Work to complete:
Reproduce the items without any change, beginning with the line containing "Page size: 1654x1241." and continuing through the end of the items.

:::::

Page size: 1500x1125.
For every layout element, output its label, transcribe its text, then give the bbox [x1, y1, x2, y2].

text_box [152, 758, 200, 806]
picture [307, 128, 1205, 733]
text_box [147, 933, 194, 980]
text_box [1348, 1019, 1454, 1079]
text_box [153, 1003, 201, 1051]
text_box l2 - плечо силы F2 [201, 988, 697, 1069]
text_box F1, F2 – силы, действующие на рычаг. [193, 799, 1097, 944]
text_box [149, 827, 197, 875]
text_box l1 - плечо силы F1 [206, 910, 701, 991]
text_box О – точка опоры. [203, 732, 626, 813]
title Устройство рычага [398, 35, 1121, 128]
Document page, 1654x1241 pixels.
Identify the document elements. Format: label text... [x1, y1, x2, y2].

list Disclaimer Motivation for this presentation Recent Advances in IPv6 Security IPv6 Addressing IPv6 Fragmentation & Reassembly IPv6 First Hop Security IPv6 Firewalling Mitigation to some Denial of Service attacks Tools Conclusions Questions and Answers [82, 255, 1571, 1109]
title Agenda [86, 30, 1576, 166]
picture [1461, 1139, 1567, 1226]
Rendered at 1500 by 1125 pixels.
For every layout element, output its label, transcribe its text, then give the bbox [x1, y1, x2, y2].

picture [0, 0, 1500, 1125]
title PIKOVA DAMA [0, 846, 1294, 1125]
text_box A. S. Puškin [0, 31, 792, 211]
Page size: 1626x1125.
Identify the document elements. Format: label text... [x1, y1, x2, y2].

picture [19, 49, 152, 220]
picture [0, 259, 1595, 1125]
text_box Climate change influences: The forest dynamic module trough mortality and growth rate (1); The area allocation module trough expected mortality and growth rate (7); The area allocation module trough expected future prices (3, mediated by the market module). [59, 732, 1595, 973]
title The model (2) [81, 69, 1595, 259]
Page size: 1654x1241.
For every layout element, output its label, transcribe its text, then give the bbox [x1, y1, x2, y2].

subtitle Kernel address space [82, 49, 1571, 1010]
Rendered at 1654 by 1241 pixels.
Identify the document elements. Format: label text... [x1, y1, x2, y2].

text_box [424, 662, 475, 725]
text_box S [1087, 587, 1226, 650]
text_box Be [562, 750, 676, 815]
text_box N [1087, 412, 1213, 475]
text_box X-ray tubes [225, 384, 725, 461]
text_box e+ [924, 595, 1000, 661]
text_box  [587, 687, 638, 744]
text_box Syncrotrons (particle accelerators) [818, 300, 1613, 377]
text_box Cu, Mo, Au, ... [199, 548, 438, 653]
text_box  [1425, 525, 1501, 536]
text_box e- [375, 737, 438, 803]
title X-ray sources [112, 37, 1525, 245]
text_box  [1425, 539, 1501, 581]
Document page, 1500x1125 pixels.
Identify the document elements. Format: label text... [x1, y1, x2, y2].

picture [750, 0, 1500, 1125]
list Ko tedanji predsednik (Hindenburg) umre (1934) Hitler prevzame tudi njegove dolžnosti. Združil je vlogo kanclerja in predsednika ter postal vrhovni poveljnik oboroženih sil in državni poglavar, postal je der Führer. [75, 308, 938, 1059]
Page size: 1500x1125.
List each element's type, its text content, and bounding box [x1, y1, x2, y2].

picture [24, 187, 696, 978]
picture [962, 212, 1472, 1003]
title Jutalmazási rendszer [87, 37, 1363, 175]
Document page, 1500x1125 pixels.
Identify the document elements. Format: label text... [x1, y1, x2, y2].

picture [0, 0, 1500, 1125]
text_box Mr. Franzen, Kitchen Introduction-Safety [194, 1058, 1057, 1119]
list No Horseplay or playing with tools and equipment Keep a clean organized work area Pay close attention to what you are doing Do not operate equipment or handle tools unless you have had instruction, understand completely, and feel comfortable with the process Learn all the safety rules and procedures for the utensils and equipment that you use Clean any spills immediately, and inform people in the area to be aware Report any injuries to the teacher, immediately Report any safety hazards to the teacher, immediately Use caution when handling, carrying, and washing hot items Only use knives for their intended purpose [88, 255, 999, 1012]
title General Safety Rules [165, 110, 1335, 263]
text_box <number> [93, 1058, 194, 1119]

:::::

Solution to the exercise:
Page size: 1654x1241.
For every layout element, output its label, transcribe its text, then give the bbox [x1, y1, x2, y2].

subtitle Kernel address space [82, 49, 1571, 1010]
Rendered at 1654 by 1241 pixels.
Identify the document elements. Format: label text... [x1, y1, x2, y2].

text_box [424, 662, 475, 725]
text_box S [1087, 587, 1226, 650]
text_box Be [562, 750, 676, 815]
text_box N [1087, 412, 1213, 475]
text_box X-ray tubes [225, 384, 725, 461]
text_box e+ [924, 595, 1000, 661]
text_box  [587, 687, 638, 744]
text_box Syncrotrons (particle accelerators) [818, 300, 1613, 377]
text_box Cu, Mo, Au, ... [199, 548, 438, 653]
text_box  [1425, 525, 1501, 536]
text_box e- [375, 737, 438, 803]
title X-ray sources [112, 37, 1525, 245]
text_box  [1425, 539, 1501, 581]
Document page, 1500x1125 pixels.
Identify the document elements. Format: label text... [x1, y1, x2, y2].

picture [750, 0, 1500, 1125]
list Ko tedanji predsednik (Hindenburg) umre (1934) Hitler prevzame tudi njegove dolžnosti. Združil je vlogo kanclerja in predsednika ter postal vrhovni poveljnik oboroženih sil in državni poglavar, postal je der Führer. [75, 308, 938, 1059]
Page size: 1500x1125.
List each element's type, its text content, and bounding box [x1, y1, x2, y2].

picture [24, 187, 696, 978]
picture [962, 212, 1472, 1003]
title Jutalmazási rendszer [87, 37, 1363, 175]
Document page, 1500x1125 pixels.
Identify the document elements. Format: label text... [x1, y1, x2, y2].

picture [0, 0, 1500, 1125]
text_box Mr. Franzen, Kitchen Introduction-Safety [194, 1058, 1057, 1119]
list No Horseplay or playing with tools and equipment Keep a clean organized work area Pay close attention to what you are doing Do not operate equipment or handle tools unless you have had instruction, understand completely, and feel comfortable with the process Learn all the safety rules and procedures for the utensils and equipment that you use Clean any spills immediately, and inform people in the area to be aware Report any injuries to the teacher, immediately Report any safety hazards to the teacher, immediately Use caution when handling, carrying, and washing hot items Only use knives for their intended purpose [88, 255, 999, 1012]
title General Safety Rules [165, 110, 1335, 263]
text_box <number> [93, 1058, 194, 1119]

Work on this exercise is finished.